## [Activity]
Write out the passage below on Experiment 2 word for word, from "There are at" to "motor planning began.".

## [Page extract]
Perhaps the most surprising result of Experiment 2 was that following an error early in the sentence, an additional error at the end of the sentence resulted in reduced pupil dilation, while the correct repetition of the final word resulted in greater pupil dilation (Figures 7 and 8). A likely explanation for this is that a single error results in the earlier and later parts of the sentence to be in conflict, while a second error could render the sentence coherent, even if it is incorrect. For example, in stimulus We were considering the cheers repeated as We were sitting in the chairs is rendered more plausible because of the second error (chairs instead of cheers). Although They were sitting in the cheers would only have one error, it would likely elicit relatively more effort because the ambiguity was not resolved. The increased pupil dilation in the case of single errors could therefore indicate failure to resolve sensible meaning rather than the mere status of the perception as incorrect.

There are at least two important factors that remain unexamined in Experiment 2. First, it cannot be determined whether the stimuli that were repeated accurately were initially perceived correctly. This means that the patterns of mistakes organized in the analyses and figures represent mistakes that were uncorrected and overlook some mistakes that were corrected by the listener before giving a response. In addition, part of the elevated pupil response in the incoherent sentences could have resulted from the added difficulty of producing an incoherent response. Although those elevated responses appeared well in advance of the prompt to give a verbal response, it cannot be determined from these data when speech motor planning began.

## [Listed entries]
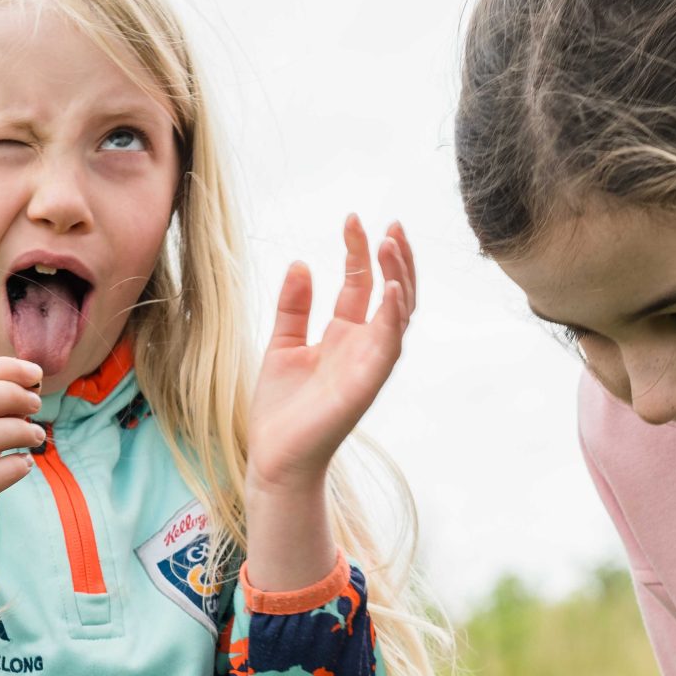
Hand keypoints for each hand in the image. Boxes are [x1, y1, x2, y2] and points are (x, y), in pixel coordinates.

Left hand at [248, 217, 415, 496]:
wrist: (274, 457)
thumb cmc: (280, 409)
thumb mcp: (282, 344)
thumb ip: (293, 306)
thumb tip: (302, 262)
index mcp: (344, 335)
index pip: (361, 283)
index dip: (359, 249)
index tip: (353, 218)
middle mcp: (362, 346)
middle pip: (391, 293)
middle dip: (395, 258)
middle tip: (392, 223)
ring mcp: (368, 365)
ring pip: (398, 314)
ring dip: (400, 278)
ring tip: (392, 243)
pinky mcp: (366, 385)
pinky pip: (389, 346)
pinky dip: (394, 317)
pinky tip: (393, 288)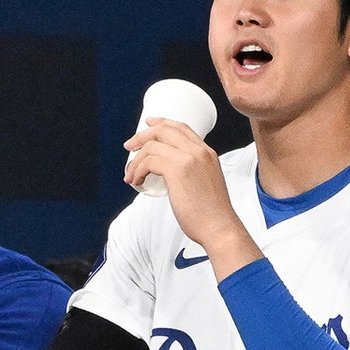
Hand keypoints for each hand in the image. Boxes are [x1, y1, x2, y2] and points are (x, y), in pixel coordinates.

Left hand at [123, 119, 262, 280]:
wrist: (219, 227)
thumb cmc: (212, 213)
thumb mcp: (207, 182)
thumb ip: (194, 172)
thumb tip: (170, 174)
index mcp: (207, 153)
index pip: (181, 128)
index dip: (161, 123)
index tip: (148, 124)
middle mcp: (199, 152)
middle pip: (164, 130)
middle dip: (142, 136)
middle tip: (130, 146)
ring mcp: (189, 159)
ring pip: (152, 146)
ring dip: (136, 160)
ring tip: (132, 175)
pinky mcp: (177, 171)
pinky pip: (149, 161)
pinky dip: (138, 170)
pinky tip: (138, 181)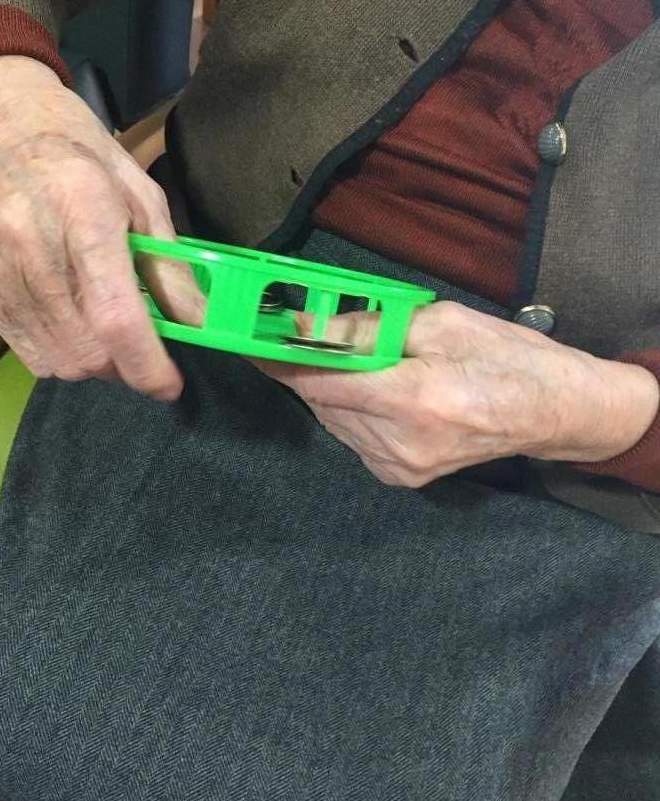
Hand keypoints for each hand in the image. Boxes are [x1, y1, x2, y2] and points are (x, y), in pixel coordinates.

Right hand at [0, 55, 203, 399]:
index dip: (147, 364)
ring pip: (57, 362)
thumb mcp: (142, 198)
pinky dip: (61, 349)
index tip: (170, 384)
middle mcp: (30, 244)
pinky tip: (69, 311)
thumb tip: (202, 325)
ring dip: (94, 360)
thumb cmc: (83, 158)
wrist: (1, 129)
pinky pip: (29, 352)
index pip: (115, 315)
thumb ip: (171, 266)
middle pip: (86, 351)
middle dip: (124, 365)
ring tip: (103, 320)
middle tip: (140, 343)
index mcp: (83, 210)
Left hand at [255, 302, 659, 487]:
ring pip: (333, 419)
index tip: (244, 337)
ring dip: (331, 387)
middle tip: (300, 333)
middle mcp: (398, 444)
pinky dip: (350, 409)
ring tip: (357, 359)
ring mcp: (398, 468)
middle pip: (321, 400)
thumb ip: (369, 327)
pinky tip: (375, 389)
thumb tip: (308, 325)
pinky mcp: (401, 478)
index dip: (277, 358)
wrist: (555, 413)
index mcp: (413, 399)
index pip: (320, 380)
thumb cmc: (507, 357)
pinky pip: (352, 436)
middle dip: (307, 365)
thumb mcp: (442, 322)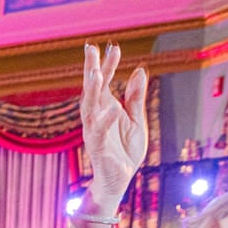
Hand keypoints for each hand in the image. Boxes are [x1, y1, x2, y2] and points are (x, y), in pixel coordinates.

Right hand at [80, 43, 147, 204]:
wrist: (118, 180)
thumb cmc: (124, 150)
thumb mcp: (136, 119)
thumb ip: (135, 97)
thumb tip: (139, 70)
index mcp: (105, 108)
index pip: (104, 82)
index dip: (107, 65)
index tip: (113, 47)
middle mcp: (95, 117)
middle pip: (91, 89)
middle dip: (91, 69)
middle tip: (91, 49)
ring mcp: (94, 132)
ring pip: (88, 108)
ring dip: (91, 91)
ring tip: (96, 74)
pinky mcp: (97, 148)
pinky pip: (99, 132)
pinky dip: (105, 120)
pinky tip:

## [Written answer]
There are at least two important factors that remain unexamined in Experiment 2. First, it cannot be determined whether the stimuli that were repeated accurately were initially perceived correctly. This means that the patterns of mistakes organized in the analyses and figures represent mistakes that were uncorrected and overlook some mistakes that were corrected by the listener before giving a response. In addition, part of the elevated pupil response in the incoherent sentences could have resulted from the added difficulty of producing an incoherent response. Although those elevated responses appeared well in advance of the prompt to give a verbal response, it cannot be determined from these data when speech motor planning began.